Last Friday, the federal department released a bulletin stating that it would not create a prescriptive and detailed list of services that must be included in the package, as states had previously expected. Instead, the department has created four “benchmark plans” that are broad in scope and allow states to create an essential health benefits package within the scope of the chosen benchmark plan.

An “essential health benefits package” is a list of health services and benefits that insurance plans must offer in a state health insurance exchange, and includes health benefits and services that fall within ten categories: ambulatory patient services; emergency services; hospitalization; maternity and infant care; prescription drugs; mental health and substance abuse services; laboratory services; preventive services; rehabilitation services and pediatric services.

Under the Affordable Care Act, the Department of Health and Human Services must create the list of services and benefits offered by the exchange to ensure that health plans being offered are not of lesser value than other options. Consumer groups had hoped the department would have created a detailed list of all the necessary requirements.  

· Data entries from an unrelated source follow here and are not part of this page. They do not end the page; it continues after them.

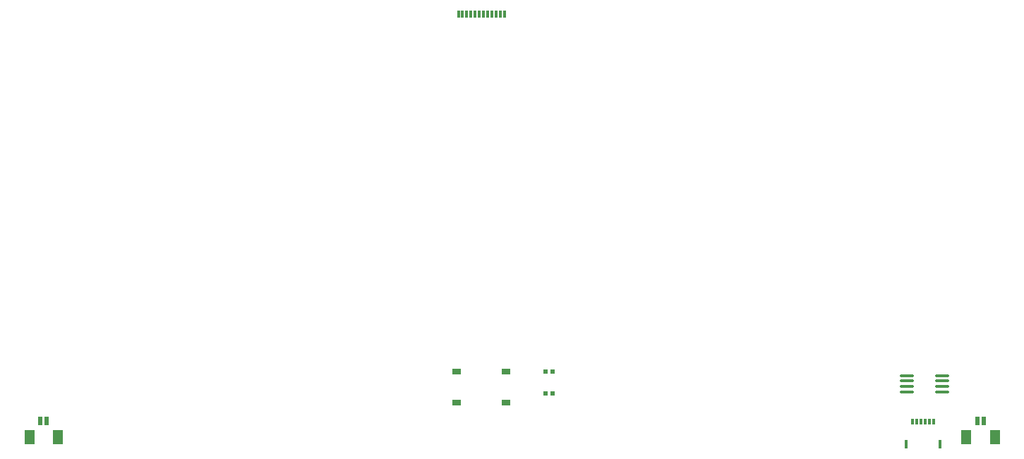
<source format=gbr>
%TF.GenerationSoftware,KiCad,Pcbnew,8.0.2*%
%TF.CreationDate,2024-07-17T22:12:22-07:00*%
%TF.ProjectId,UGC_Main_R4,5547435f-4d61-4696-9e5f-52342e6b6963,rev?*%
%TF.SameCoordinates,Original*%
%TF.FileFunction,Paste,Bot*%
%TF.FilePolarity,Positive*%
%FSLAX46Y46*%
G04 Gerber Fmt 4.6, Leading zero omitted, Abs format (unit mm)*
G04 Created by KiCad (PCBNEW 8.0.2) date 2024-07-17 22:12:22*
%MOMM*%
%LPD*%
G01*
G04 APERTURE LIST*
G04 Aperture macros list*
%AMRoundRect*
0 Rectangle with rounded corners*
0 $1 Rounding radius*
0 $2 $3 $4 $5 $6 $7 $8 $9 X,Y pos of 4 corners*
0 Add a 4 corners polygon primitive as box body*
4,1,4,$2,$3,$4,$5,$6,$7,$8,$9,$2,$3,0*
0 Add four circle primitives for the rounded corners*
1,1,$1+$1,$2,$3*
1,1,$1+$1,$4,$5*
1,1,$1+$1,$6,$7*
1,1,$1+$1,$8,$9*
0 Add four rect primitives between the rounded corners*
20,1,$1+$1,$2,$3,$4,$5,0*
20,1,$1+$1,$4,$5,$6,$7,0*
20,1,$1+$1,$6,$7,$8,$9,0*
20,1,$1+$1,$8,$9,$2,$3,0*%
G04 Aperture macros list end*
%ADD10R,1.000000X0.750000*%
%ADD11R,0.500000X1.000000*%
%ADD12R,1.200000X1.700000*%
%ADD13R,0.500000X0.550000*%
%ADD14R,0.300000X0.700000*%
%ADD15R,0.300000X1.000000*%
%ADD16R,0.350000X0.890000*%
%ADD17RoundRect,0.100000X0.712500X0.100000X-0.712500X0.100000X-0.712500X-0.100000X0.712500X-0.100000X0*%
G04 APERTURE END LIST*
D10*
%TO.C,SW14*%
X221483657Y-133609400D03*
X215483657Y-133609400D03*
X221483657Y-137359400D03*
X215483657Y-137359400D03*
%TD*%
D11*
%TO.C,J10*%
X166363600Y-139564800D03*
X165563600Y-139564800D03*
D12*
X167663600Y-141514800D03*
X164263600Y-141514800D03*
%TD*%
D13*
%TO.C,SW15*%
X227025200Y-136245600D03*
X226225200Y-136245600D03*
X227025200Y-133595600D03*
X226225200Y-133595600D03*
%TD*%
D14*
%TO.C,J13*%
X272740173Y-139656580D03*
X272240173Y-139656580D03*
X271740173Y-139656580D03*
X271240173Y-139656580D03*
X270740173Y-139656580D03*
X270240173Y-139656580D03*
D15*
X273530173Y-142306580D03*
X269450173Y-142306580D03*
%TD*%
D11*
%TO.C,J1*%
X278784000Y-139564800D03*
X277984000Y-139564800D03*
D12*
X280084000Y-141514800D03*
X276684000Y-141514800D03*
%TD*%
D16*
%TO.C,J5*%
X215733635Y-90709400D03*
X216233635Y-90709400D03*
X216733635Y-90709400D03*
X217233635Y-90709400D03*
X217733635Y-90709400D03*
X218233635Y-90709400D03*
X218733635Y-90709400D03*
X219233635Y-90709400D03*
X219733635Y-90709400D03*
X220233635Y-90709400D03*
X220733635Y-90709400D03*
X221233635Y-90709400D03*
%TD*%
D17*
%TO.C,U7*%
X273740100Y-134102200D03*
X273740100Y-134752200D03*
X273740100Y-135402200D03*
X273740100Y-136052200D03*
X269515100Y-136052200D03*
X269515100Y-135402200D03*
X269515100Y-134752200D03*
X269515100Y-134102200D03*
%TD*%
M02*

</source>
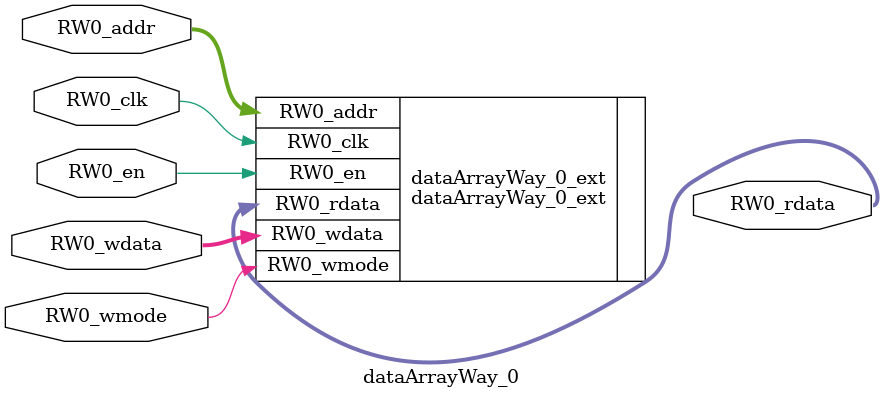
<source format=sv>
`ifndef RANDOMIZE
  `ifdef RANDOMIZE_REG_INIT
    `define RANDOMIZE
  `endif // RANDOMIZE_REG_INIT
`endif // not def RANDOMIZE
`ifndef RANDOMIZE
  `ifdef RANDOMIZE_MEM_INIT
    `define RANDOMIZE
  `endif // RANDOMIZE_MEM_INIT
`endif // not def RANDOMIZE

`ifndef RANDOM
  `define RANDOM $random
`endif // not def RANDOM

// Users can define 'PRINTF_COND' to add an extra gate to prints.
`ifndef PRINTF_COND_
  `ifdef PRINTF_COND
    `define PRINTF_COND_ (`PRINTF_COND)
  `else  // PRINTF_COND
    `define PRINTF_COND_ 1
  `endif // PRINTF_COND
`endif // not def PRINTF_COND_

// Users can define 'ASSERT_VERBOSE_COND' to add an extra gate to assert error printing.
`ifndef ASSERT_VERBOSE_COND_
  `ifdef ASSERT_VERBOSE_COND
    `define ASSERT_VERBOSE_COND_ (`ASSERT_VERBOSE_COND)
  `else  // ASSERT_VERBOSE_COND
    `define ASSERT_VERBOSE_COND_ 1
  `endif // ASSERT_VERBOSE_COND
`endif // not def ASSERT_VERBOSE_COND_

// Users can define 'STOP_COND' to add an extra gate to stop conditions.
`ifndef STOP_COND_
  `ifdef STOP_COND
    `define STOP_COND_ (`STOP_COND)
  `else  // STOP_COND
    `define STOP_COND_ 1
  `endif // STOP_COND
`endif // not def STOP_COND_

// Users can define INIT_RANDOM as general code that gets injected into the
// initializer block for modules with registers.
`ifndef INIT_RANDOM
  `define INIT_RANDOM
`endif // not def INIT_RANDOM

// If using random initialization, you can also define RANDOMIZE_DELAY to
// customize the delay used, otherwise 0.002 is used.
`ifndef RANDOMIZE_DELAY
  `define RANDOMIZE_DELAY 0.002
`endif // not def RANDOMIZE_DELAY

// Define INIT_RANDOM_PROLOG_ for use in our modules below.
`ifndef INIT_RANDOM_PROLOG_
  `ifdef RANDOMIZE
    `ifdef VERILATOR
      `define INIT_RANDOM_PROLOG_ `INIT_RANDOM
    `else  // VERILATOR
      `define INIT_RANDOM_PROLOG_ `INIT_RANDOM #`RANDOMIZE_DELAY begin end
    `endif // VERILATOR
  `else  // RANDOMIZE
    `define INIT_RANDOM_PROLOG_
  `endif // RANDOMIZE
`endif // not def INIT_RANDOM_PROLOG_

module dataArrayWay_0(	// @[DescribedSRAM.scala:17:26]
  input  [8:0]  RW0_addr,
  input         RW0_en,
                RW0_clk,
                RW0_wmode,
  input  [63:0] RW0_wdata,
  output [63:0] RW0_rdata
);

  dataArrayWay_0_ext dataArrayWay_0_ext (	// @[DescribedSRAM.scala:17:26]
    .RW0_addr  (RW0_addr),
    .RW0_en    (RW0_en),
    .RW0_clk   (RW0_clk),
    .RW0_wmode (RW0_wmode),
    .RW0_wdata (RW0_wdata),
    .RW0_rdata (RW0_rdata)
  );
endmodule


</source>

In Oregon, the insurance exchange is working with the Oregon Insurance Division and the Oregon Health Authority to determine what sort of process the three agencies will undergo to create this package of benefits, said Lisa Morawski, the exchange’s spokeswoman, adding that a timeline has not been developed.

Such a benefits package will not be included in the business plan presented to the February legislative session, Rocky King, the exchange’s executive director, told Rep. Bill Kennemer (R-Oregon City) on Tuesday.  

“I don’t think we want to hurry into that kind of discussion,” King said, adding that creating an essential benefits package in four weeks “would not be prudent” because there wouldn’t be time to involve the Insurance Division, the insurance companies and other stakeholder groups.

“We’re going to have to pull a lot of folks together,” Greenlick said.

King said the exchange also needs more information from the federal government, particularly around cost sharing.

Insurance exchanges are meant to be a one-stop shopping place for uninsured individuals and small businesses to find, compare and purchase affordable health insurance. Oregon’s legislature set in motion the creation of an exchange with the passage of Senate Bill 99 earlier this year. The exchange is expected to begin enrolling people in late 2013, and provide coverage by January 2014.